◆ The problem ◆
Recast the records from their start through the line containing "name author: (Hook.) Greene", inclusive, as a JSON list of strings with one string per line and blank lines omitted.

(Extracted records)

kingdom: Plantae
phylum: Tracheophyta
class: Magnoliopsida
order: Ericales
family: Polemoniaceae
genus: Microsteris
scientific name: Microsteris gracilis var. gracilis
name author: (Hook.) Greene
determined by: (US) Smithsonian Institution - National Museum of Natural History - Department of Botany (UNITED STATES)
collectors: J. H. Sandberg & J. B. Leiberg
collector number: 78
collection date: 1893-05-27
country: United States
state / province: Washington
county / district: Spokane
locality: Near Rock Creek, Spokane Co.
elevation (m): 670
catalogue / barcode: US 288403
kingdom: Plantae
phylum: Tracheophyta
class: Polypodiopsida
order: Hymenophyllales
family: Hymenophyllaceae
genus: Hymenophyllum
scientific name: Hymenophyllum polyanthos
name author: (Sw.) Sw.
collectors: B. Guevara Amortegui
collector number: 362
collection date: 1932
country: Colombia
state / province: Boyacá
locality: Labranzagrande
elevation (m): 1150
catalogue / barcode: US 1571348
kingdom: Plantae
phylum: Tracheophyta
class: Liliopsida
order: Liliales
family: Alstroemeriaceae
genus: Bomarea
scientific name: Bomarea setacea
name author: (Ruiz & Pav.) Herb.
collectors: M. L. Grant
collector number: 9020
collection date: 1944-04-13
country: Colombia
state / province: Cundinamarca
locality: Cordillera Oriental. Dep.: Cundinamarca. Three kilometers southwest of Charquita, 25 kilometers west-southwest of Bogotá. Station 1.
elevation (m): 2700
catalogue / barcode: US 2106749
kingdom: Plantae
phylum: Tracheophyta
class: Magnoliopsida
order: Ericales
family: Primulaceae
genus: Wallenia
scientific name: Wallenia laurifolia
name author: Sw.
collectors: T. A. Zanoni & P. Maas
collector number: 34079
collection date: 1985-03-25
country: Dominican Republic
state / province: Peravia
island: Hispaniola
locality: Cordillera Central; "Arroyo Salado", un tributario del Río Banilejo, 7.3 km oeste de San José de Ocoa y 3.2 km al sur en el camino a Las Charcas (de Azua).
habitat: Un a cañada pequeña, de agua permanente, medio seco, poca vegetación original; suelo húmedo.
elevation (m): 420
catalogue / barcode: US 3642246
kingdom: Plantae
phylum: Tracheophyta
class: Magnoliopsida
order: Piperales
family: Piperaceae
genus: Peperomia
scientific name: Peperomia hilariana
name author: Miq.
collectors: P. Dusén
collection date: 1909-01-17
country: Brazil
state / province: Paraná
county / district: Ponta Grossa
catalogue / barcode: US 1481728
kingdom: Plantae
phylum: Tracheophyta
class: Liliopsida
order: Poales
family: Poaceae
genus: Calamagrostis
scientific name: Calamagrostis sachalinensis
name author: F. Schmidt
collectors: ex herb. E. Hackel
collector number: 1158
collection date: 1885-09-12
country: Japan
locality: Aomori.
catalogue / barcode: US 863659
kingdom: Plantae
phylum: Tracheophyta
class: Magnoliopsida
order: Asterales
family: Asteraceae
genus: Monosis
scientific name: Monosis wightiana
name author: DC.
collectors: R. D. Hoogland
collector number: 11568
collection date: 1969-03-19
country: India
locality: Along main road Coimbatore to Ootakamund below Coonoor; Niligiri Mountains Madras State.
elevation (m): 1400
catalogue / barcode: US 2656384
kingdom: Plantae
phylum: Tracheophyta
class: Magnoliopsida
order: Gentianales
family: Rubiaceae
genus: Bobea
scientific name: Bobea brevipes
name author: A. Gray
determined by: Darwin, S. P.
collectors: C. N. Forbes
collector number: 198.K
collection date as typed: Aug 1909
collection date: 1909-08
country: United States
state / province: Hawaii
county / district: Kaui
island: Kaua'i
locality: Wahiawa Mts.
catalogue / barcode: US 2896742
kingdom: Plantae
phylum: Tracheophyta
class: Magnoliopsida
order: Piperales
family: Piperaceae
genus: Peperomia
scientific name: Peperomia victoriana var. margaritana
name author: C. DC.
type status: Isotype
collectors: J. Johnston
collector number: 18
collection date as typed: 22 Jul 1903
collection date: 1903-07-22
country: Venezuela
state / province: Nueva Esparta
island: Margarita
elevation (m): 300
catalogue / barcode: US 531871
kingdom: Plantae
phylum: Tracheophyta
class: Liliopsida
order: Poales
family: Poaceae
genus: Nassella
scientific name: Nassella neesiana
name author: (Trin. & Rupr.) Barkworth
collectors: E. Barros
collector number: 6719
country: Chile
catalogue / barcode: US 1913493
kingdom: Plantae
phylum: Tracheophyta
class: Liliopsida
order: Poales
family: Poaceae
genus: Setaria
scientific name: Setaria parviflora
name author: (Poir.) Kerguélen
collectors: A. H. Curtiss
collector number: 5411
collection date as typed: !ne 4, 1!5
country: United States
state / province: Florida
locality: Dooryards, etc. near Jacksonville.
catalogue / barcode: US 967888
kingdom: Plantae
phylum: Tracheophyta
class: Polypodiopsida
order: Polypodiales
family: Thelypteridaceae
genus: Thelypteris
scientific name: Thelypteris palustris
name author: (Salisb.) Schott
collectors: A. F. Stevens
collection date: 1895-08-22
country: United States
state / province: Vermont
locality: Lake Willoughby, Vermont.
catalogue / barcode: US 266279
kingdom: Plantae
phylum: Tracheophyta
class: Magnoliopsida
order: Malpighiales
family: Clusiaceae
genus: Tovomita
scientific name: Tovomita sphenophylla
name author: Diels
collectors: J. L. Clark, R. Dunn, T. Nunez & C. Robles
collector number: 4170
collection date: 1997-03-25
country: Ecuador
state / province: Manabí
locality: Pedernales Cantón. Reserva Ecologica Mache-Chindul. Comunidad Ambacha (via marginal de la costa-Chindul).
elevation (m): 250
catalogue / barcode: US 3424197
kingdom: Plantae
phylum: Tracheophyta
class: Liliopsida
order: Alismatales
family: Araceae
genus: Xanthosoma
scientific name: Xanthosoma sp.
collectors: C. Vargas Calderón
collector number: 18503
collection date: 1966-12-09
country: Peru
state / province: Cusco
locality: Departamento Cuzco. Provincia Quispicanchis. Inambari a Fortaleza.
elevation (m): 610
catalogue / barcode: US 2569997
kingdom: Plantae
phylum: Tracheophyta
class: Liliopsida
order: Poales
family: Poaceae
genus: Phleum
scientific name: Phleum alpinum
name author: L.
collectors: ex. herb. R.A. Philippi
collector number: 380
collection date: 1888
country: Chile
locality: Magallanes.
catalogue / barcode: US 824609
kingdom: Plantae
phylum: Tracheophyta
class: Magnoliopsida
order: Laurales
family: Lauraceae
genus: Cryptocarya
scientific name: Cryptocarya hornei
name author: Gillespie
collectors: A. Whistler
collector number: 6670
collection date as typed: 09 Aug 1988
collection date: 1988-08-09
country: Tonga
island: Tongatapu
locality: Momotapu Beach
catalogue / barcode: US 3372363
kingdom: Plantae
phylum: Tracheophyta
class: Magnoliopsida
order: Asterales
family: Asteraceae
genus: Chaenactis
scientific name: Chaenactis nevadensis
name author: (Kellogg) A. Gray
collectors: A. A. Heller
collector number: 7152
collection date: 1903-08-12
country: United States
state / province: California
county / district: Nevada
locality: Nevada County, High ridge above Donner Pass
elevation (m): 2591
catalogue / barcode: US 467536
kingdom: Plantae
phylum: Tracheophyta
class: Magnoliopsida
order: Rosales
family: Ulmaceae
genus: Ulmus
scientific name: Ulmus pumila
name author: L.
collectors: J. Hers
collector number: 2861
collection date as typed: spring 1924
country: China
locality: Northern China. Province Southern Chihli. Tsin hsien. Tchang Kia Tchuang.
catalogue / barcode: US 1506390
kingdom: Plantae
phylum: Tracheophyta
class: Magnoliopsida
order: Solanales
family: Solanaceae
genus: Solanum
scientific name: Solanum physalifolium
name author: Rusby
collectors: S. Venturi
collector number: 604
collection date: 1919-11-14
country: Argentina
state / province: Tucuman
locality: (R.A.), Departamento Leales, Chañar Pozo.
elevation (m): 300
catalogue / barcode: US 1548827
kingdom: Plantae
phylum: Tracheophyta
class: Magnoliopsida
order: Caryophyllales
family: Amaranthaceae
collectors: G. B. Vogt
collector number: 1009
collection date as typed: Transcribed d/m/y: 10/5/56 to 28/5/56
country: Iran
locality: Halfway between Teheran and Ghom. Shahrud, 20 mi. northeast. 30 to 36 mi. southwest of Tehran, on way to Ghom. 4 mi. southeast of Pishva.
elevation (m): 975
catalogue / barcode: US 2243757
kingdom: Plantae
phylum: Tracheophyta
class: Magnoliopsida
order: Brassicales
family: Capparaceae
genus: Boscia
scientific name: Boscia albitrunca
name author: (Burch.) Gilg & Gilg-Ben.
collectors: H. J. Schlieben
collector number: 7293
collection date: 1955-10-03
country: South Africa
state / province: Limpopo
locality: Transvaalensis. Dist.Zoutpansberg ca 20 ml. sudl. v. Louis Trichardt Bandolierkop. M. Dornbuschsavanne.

◆ Complete response ◆
[
  "kingdom: Plantae",
  "phylum: Tracheophyta",
  "class: Magnoliopsida",
  "order: Ericales",
  "family: Polemoniaceae",
  "genus: Microsteris",
  "scientific name: Microsteris gracilis var. gracilis",
  "name author: (Hook.) Greene"
]